Photos show huge expansion of Chinese facility where Muslim minorities say they are persecuted and forced to sing hymns to Xi Jinping

Chinese authorities appear to have dramatically expanded a reeducation camp for the persecuted Uighur Muslim minority near Kashgar, Xinjiang. These photos show the camp in February 2017 and August 2018. Courtesy of Shawn Zhang; Business Insider
  • New satellite images are said to show a facility used to detain China’s Uighur Muslim ethnic minority in the western region of Xinjiang.
  • Shawn Zhang, a law student in Canada, posted what he said were images of a reeducation camp in Kashgar, Xinjiang, saying they showed that by August it had expanded to more than 11 times its size in February 2017.
  • People say they have witnessed or been subjected to physical and psychological torture in camps like this.

Newly published satellite images are said to show the rapid expansion of a Chinese facility built for the country’s persecuted Uighur Muslim ethnic minority.

Shawn Zhang, a law student in Canada, on Wednesday posted what he said were photos of a reeducation camp in the western region of Xinjiang, where about 8 million Uighurs live and are mostly detained. Many Uighurs refer to the region as East Turkestan.

Zhang said the photos showed a reeducation camp in southern Shule, a county near Xinjiang’s capital, Kashgar.

The facility was about 28,000 square meters in February 2017 and by this August had grown to more than 11 times that size, to 320,000 square meters, according to Zhang’s measurements.

The GIF below shows the facility in February 2017, August 2017, June 2018, and August 2018.


The dramatic expansion of the Kashgar camp appears to be a sign of China’s growing crackdown on the Uighur people, as more and more have been imprisoned in detention camps or reeducation centres.

Read more: Here are all of Business Insider’s stories on Beijing’s repression of Uighur people in China.

Rights activists have accused China of keeping 1 million Uighurs in such camps. And the number may be growing – Radio Free Asia this week described unnamed regional authorities as saying they had to transfer inmates out of Xinjiang to other regions across China because, one said, “we are experiencing an overflow of inmates.”
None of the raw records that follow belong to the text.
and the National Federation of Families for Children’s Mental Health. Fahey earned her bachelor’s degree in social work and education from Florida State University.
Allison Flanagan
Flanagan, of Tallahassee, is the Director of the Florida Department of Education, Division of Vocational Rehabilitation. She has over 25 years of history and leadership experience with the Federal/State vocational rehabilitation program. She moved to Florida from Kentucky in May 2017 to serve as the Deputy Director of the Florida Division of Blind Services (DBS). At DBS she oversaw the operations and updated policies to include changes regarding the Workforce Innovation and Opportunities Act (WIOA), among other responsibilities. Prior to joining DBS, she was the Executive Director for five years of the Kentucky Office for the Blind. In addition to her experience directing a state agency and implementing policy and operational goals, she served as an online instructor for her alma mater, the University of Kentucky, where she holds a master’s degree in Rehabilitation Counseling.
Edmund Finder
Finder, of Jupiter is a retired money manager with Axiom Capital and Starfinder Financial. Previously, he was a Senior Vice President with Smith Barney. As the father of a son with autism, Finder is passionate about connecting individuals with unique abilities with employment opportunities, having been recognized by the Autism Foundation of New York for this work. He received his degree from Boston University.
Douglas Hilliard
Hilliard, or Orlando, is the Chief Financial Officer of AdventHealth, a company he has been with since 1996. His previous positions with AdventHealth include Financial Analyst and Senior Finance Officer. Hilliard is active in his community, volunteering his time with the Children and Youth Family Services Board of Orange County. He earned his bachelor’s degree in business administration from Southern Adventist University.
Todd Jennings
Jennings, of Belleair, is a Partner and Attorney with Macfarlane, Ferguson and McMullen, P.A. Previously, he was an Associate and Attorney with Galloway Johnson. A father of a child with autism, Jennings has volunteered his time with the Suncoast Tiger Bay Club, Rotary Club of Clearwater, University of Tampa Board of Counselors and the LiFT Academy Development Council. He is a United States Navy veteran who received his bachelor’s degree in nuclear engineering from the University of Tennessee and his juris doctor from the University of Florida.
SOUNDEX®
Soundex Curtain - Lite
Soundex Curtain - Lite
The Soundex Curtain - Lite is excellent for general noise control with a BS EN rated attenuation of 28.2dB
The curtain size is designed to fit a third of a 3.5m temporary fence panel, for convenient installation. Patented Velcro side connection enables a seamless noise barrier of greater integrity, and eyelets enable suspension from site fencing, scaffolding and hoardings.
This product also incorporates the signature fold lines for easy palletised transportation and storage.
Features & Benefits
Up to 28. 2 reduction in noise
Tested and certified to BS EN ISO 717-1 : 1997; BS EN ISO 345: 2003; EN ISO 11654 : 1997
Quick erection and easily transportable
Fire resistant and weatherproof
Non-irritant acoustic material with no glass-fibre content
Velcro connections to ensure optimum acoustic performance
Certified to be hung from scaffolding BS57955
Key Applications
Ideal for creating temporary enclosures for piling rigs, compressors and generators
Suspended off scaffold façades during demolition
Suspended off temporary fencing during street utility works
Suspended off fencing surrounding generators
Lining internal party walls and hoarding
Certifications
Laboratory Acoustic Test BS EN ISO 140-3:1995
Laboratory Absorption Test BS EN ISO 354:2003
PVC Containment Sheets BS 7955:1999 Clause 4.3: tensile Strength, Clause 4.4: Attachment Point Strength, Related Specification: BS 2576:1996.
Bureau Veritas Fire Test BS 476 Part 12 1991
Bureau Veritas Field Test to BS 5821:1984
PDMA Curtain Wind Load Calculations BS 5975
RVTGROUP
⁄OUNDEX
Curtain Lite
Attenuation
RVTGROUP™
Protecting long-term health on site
Hu Lianhe, a senior Communist Party official, has claimed that there are “no such things as reeducation centres” but acknowledged that the government had detained people it considers extremists. Beijing justifies its surveillance of Uighurs as a counterterrorism measure.

Xinjiang police streets
Police patrol on a scooter as an ethnic Uighur boy stands in his doorway in Kashgar in June 2017. Kevin Frayer/Getty Images

Uighurs who have been inside those camps have described witnessing and experiencing physical and psychological torture, including being shackled to a chair, beaten up, and deprived of sleep.

Others have described seeing detainees being forced to sing patriotic songs about Chinese President Xi Jinping in order to be fed.

Zhang has long been critical of the Chinese state and has used satellite imagery to identify and track potential camps throughout Xinjiang.

His family, who live in China, have previously been contacted by police about his critical posts on social media.